Por Paulo Nogueira Batista Jr.: A Grécia e o FMI
A Europa tem enorme influência no FMI, mas recorrer ao Fundo seria uma perda de prestígio intolerável!
Por Paulo Nogueira Batista Jr., no jornal Folha de S. Paulo
Publicado 11/02/2010 13:26
Seria a Grécia um novo Lehman, capaz de desencadear uma nova rodada de turbulências financeiras em escala global, ou pelo menos europeia? O dilema das autoridades europeias é, de fato, semelhante ao que enfrentavam as autoridades americanas na época da crise do Lehman Brothers, como notou o economista Eduardo Loyo, meu antecessor aqui no FMI.
De um lado, socorrer a Grécia pode estimular comportamentos irresponsáveis de outros países e pedidos de apoio de outros integrantes da zona do euro que estão sob forte pressão neste momento. É o chamado risco moral ("moral hazard"). De outro, deixar a Grécia quebrar traz o risco de provocar a propagação da crise financeira para outros países do Mediterrâneo.

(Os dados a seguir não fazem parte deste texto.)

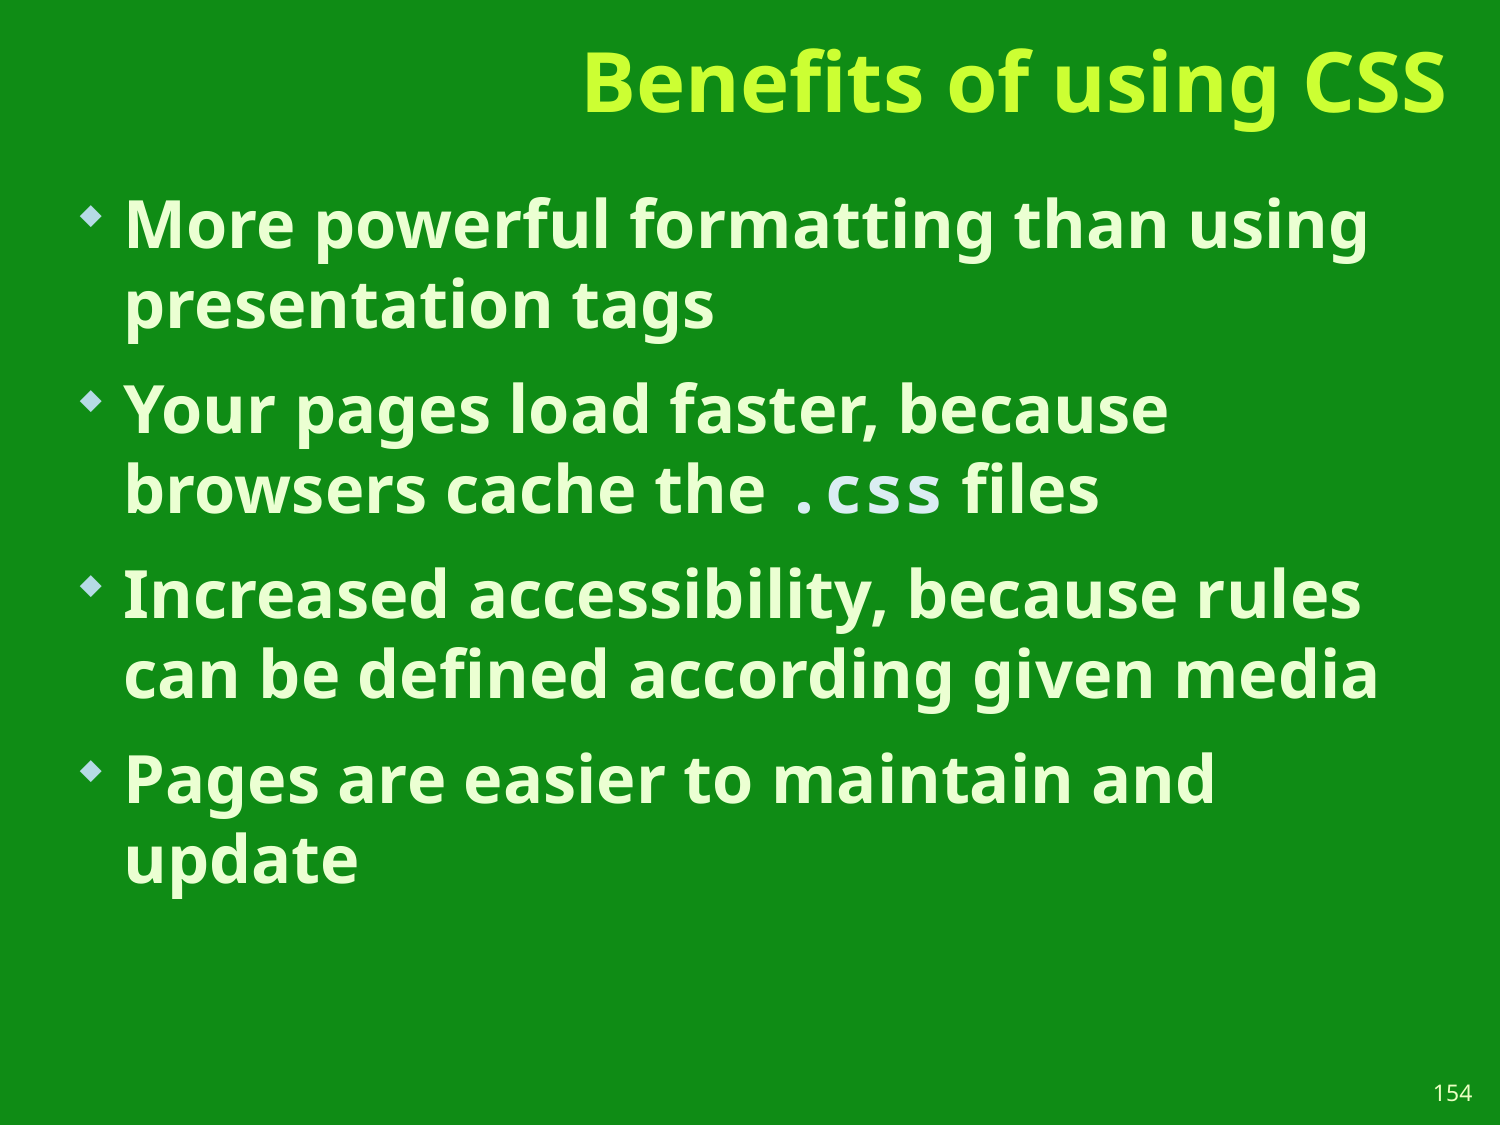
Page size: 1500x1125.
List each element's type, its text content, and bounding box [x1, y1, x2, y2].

list More powerful formatting than using presentation tags Your pages load faster, because browsers cache the .css files Increased accessibility, because rules can be defined according given media Pages are easier to maintain and update [62, 174, 1438, 1100]
slide_number 154 [1412, 1074, 1488, 1113]
title Benefits of using CSS [300, 12, 1463, 163]
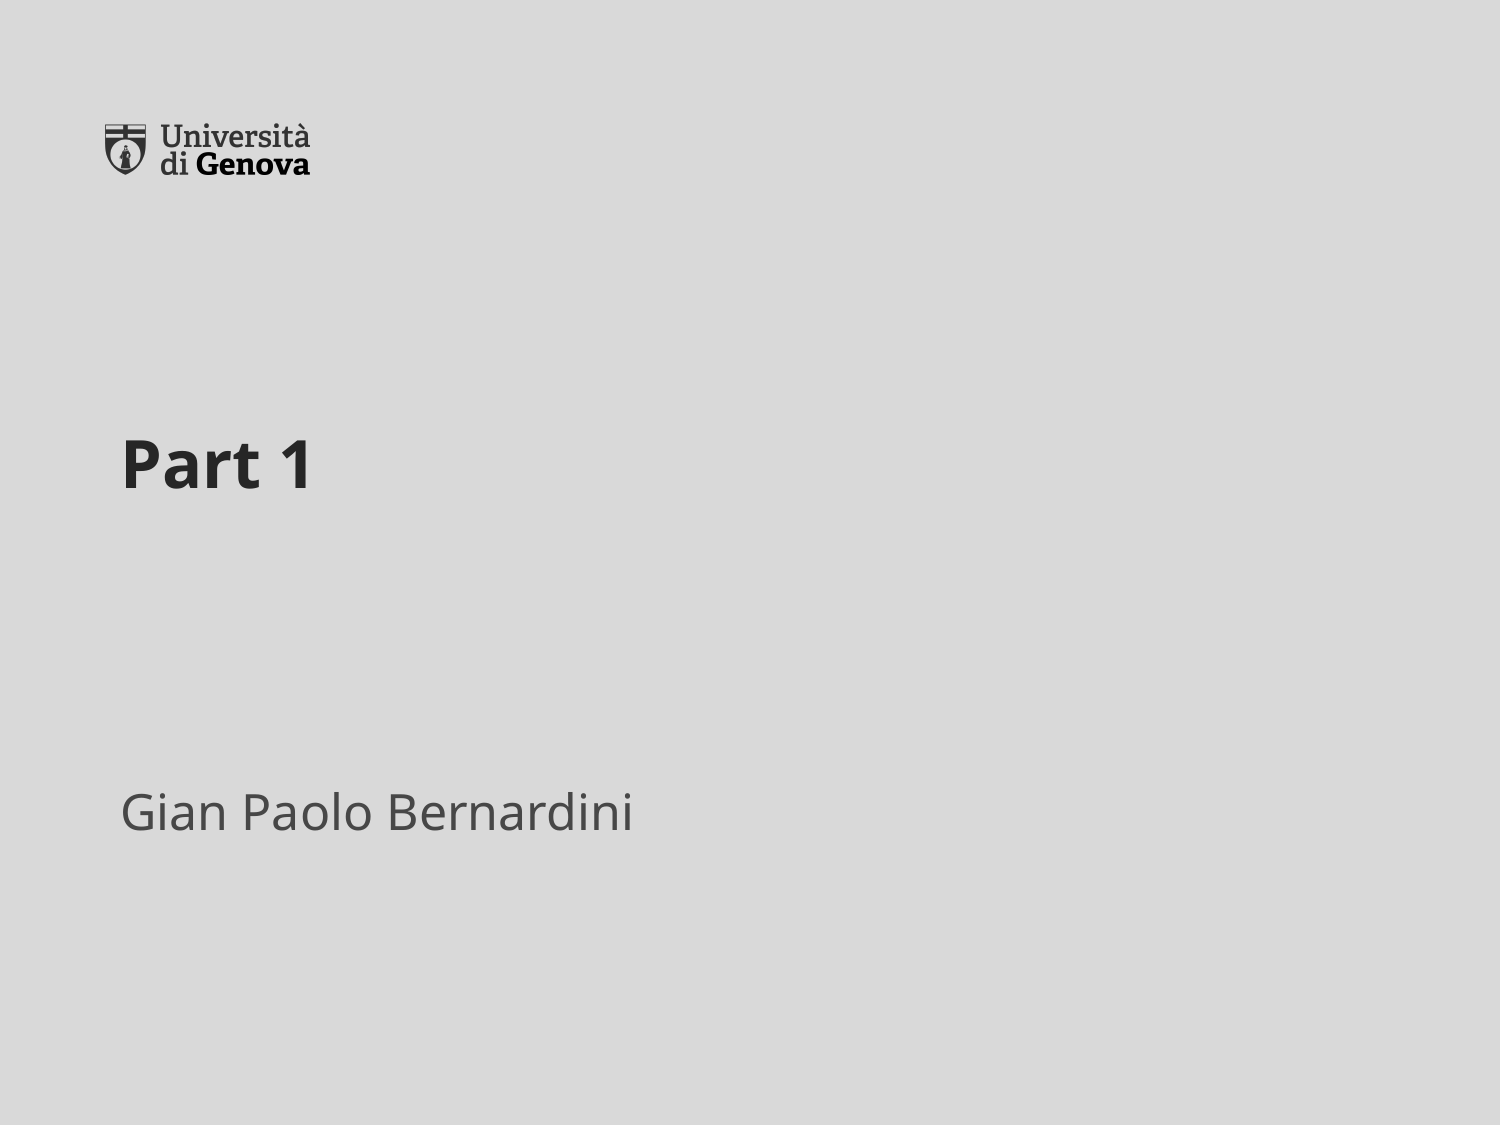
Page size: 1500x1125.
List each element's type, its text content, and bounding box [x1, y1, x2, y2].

text_box Gian Paolo Bernardini [105, 740, 1390, 889]
text_box Part 1 [105, 262, 1390, 661]
picture [105, 123, 310, 175]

A decisão de deixar o Lehman quebrar foi celebrada inicialmente (inclusive por alguns no FMI) como o restabelecimento da "disciplina do mercado". A celebração não durou 48 horas. Quando o colapso do banco de investimentos contagiou a AIG -uma das maiores (se não a maior) seguradoras do mundo-, as autoridades americanas jogaram as preocupações com o "risco moral" para o espaço e patrocinaram uma operação gigantesca de salvamento da companhia.
No caso da Grécia, o risco de contágio também é alto. Portugal e Espanha já sentem os efeitos da turbulência. A Itália também pode ser afetada. Alguns economistas temem que até o Reino Unido possa ser tragado por um alastramento da crise. Foi o que declarou, por exemplo, Simon Johnson, ex-economista chefe do FMI, apontando para a fragilidade das contas fiscais britânicas.

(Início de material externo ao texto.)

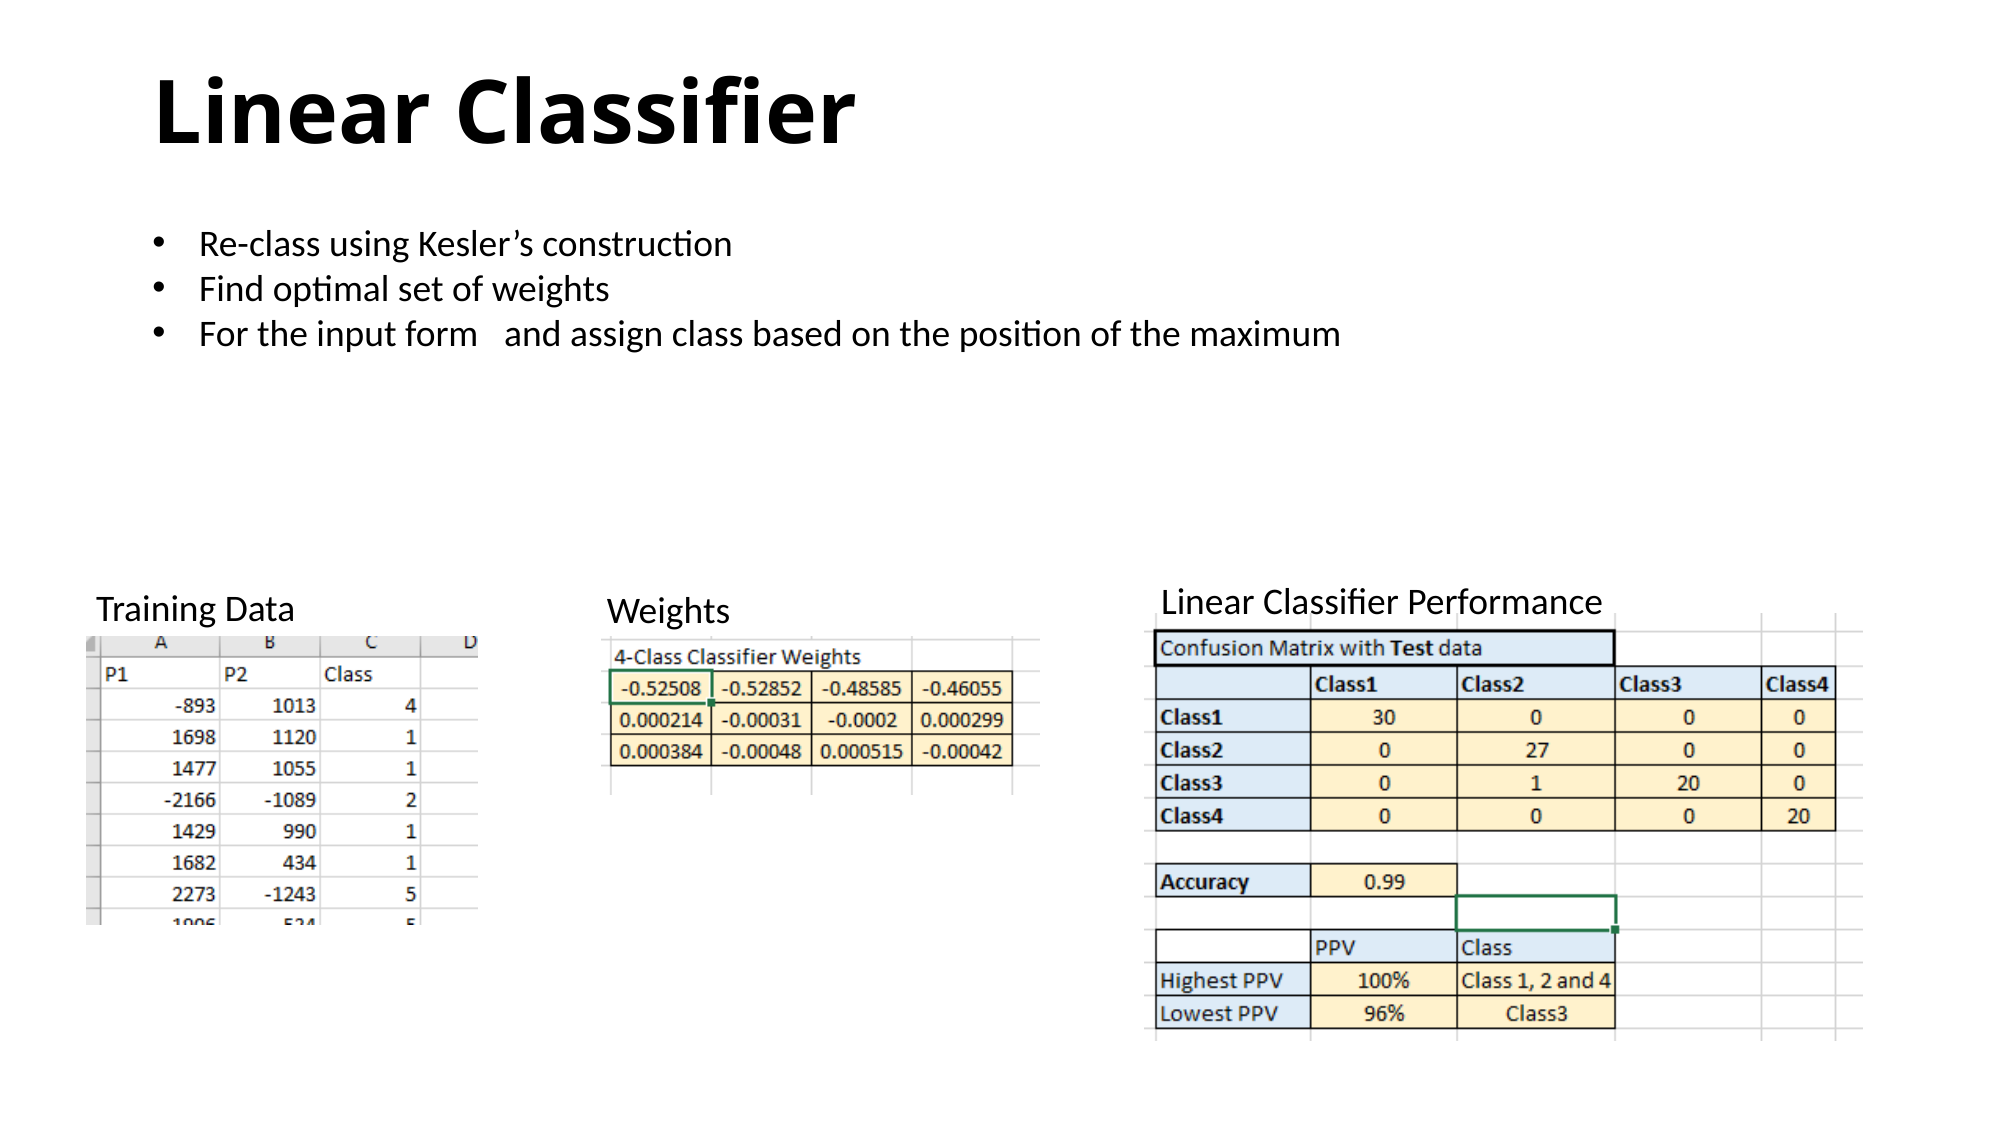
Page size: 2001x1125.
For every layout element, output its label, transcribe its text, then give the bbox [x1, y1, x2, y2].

picture [601, 636, 1040, 795]
text_box Weights [592, 578, 746, 639]
text_box Linear Classifier Performance [1146, 569, 1619, 613]
text_box Training Data [81, 576, 311, 636]
picture [86, 636, 478, 925]
title Linear Classifier [137, 59, 1863, 171]
picture [1144, 613, 1863, 1041]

Um aspecto parece claro: a Grécia dificilmente conseguirá administrar a crise sem apoio financeiro externo. A primeira alternativa é obter apoio da Europa (ou de alguns países europeus). A segunda alternativa é o FMI. Uma terceira possibilidade (talvez a melhor) é combinar as duas alternativas, como ocorreu no caso da Hungria, da Romênia e da Letônia, por exemplo. A dificuldade é que a Grécia integra a zona do euro. As regras da área do euro dificultam operações de socorro. Por outro lado, apelar para o FMI é visto como uma humilhação.

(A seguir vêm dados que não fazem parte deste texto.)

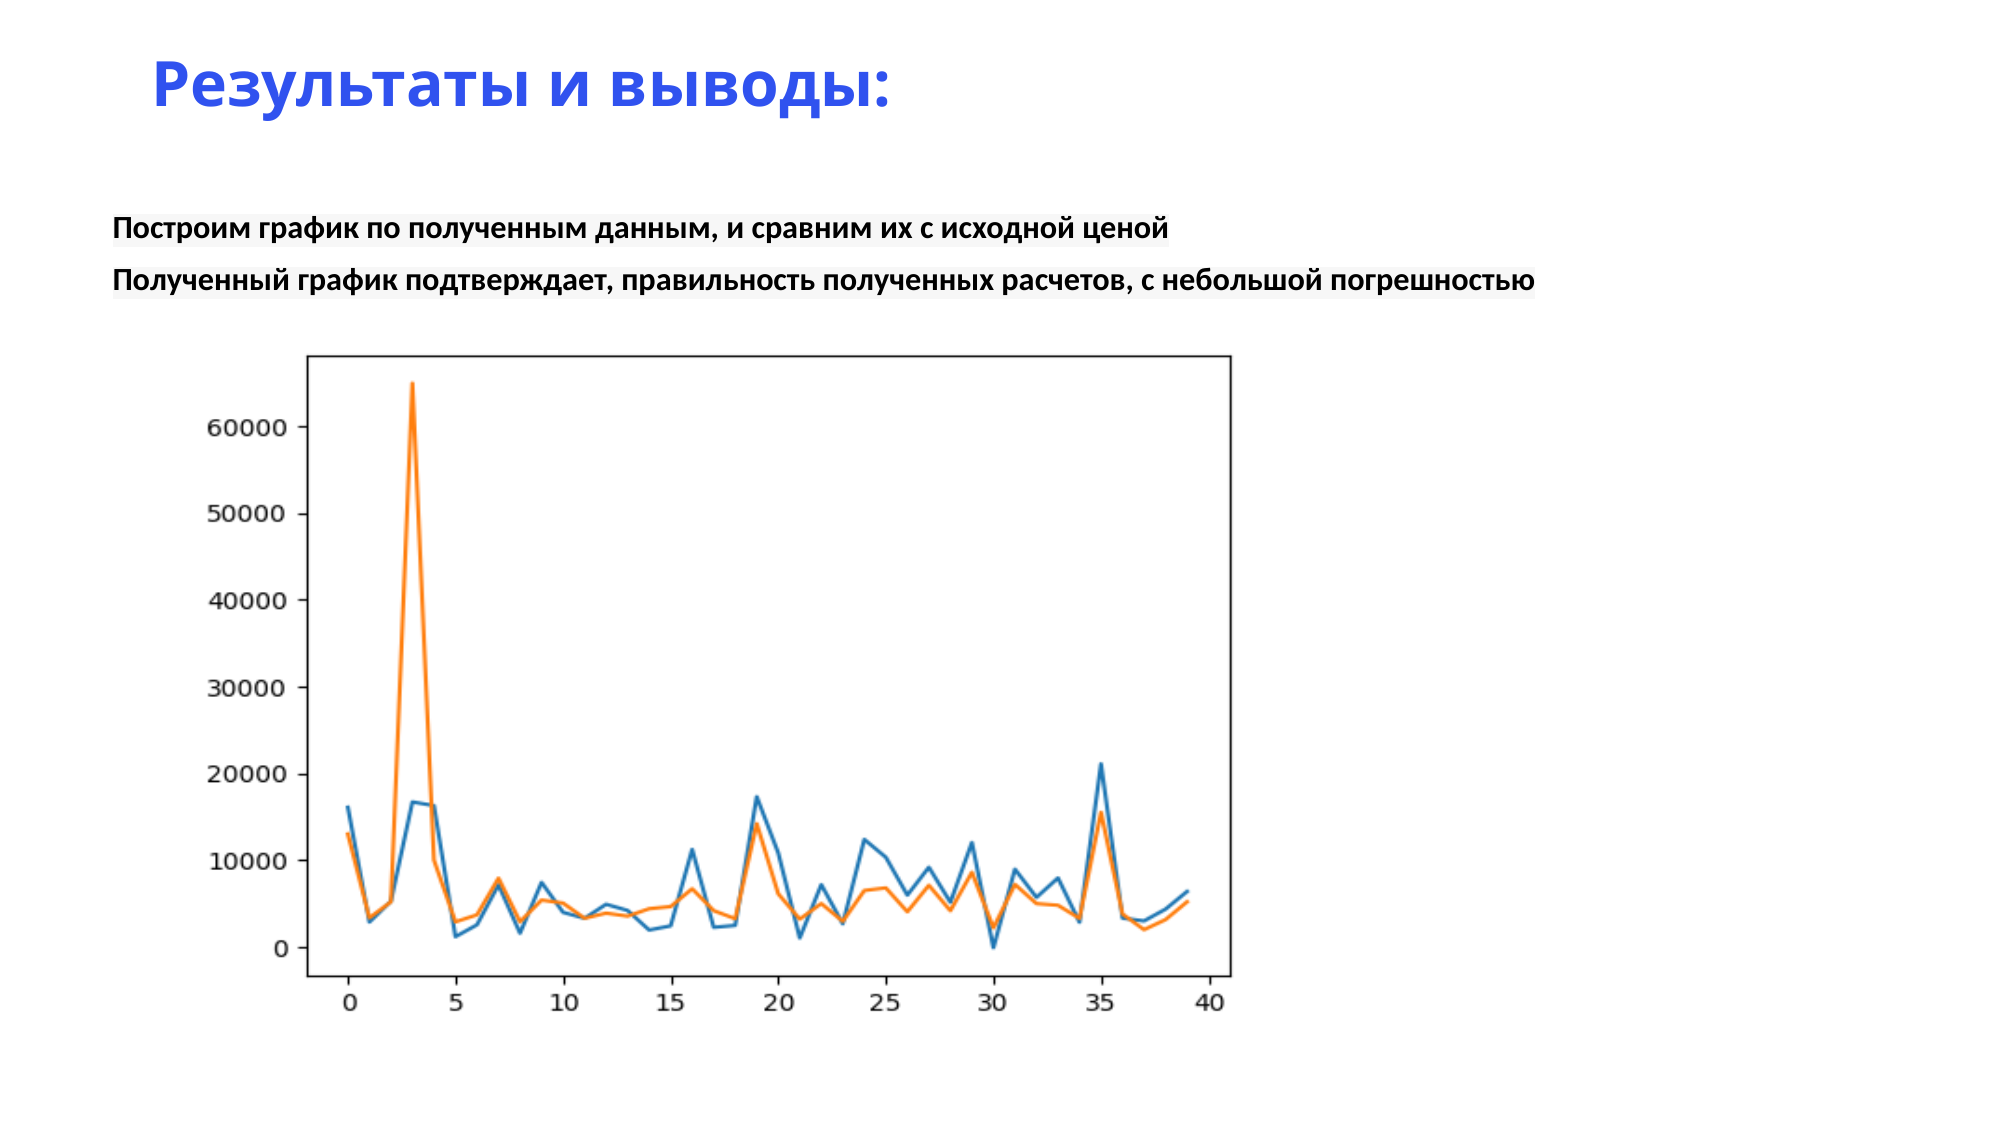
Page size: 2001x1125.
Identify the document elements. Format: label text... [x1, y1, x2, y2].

Seria a primeira vez em que um país da área do euro recorreria ao Fundo. Alguns europeus importantes temem a perda de prestígio do euro e de instituições como o Banco Central Europeu. No início desta semana, o ministro das Finanças da Alemanha, Wolfgang Schaeuble, disse enfaticamente: "A Grécia é um assunto dos europeus, e não do Fundo Monetário Internacional". Veja, leitor, o paradoxo. A Europa está super-representada no FMI.
Diria mesmo: escandalosamente sobrerrepresentada. A União Europeia detém quase um terço do poder de voto na instituição (quase o dobro dos Estados Unidos). Por tradição, um europeu sempre ocupa o cargo mais alto do Fundo, o de diretor-gerente. No momento, os europeus comandam 9 das 24 cadeiras da diretoria. Nas reuniões da diretoria-executiva do FMI, não raro, temos que exercer toda a nossa paciência e escutar nove vezes a mesma mensagem…
Em outras palavras, a Europa tem uma enorme influência, uma influência até excessiva aqui no FMI. E, no entanto, a Grécia ou qualquer outro país do euro recorrer ao Fundo seria uma perda de prestígio intolerável para os europeus!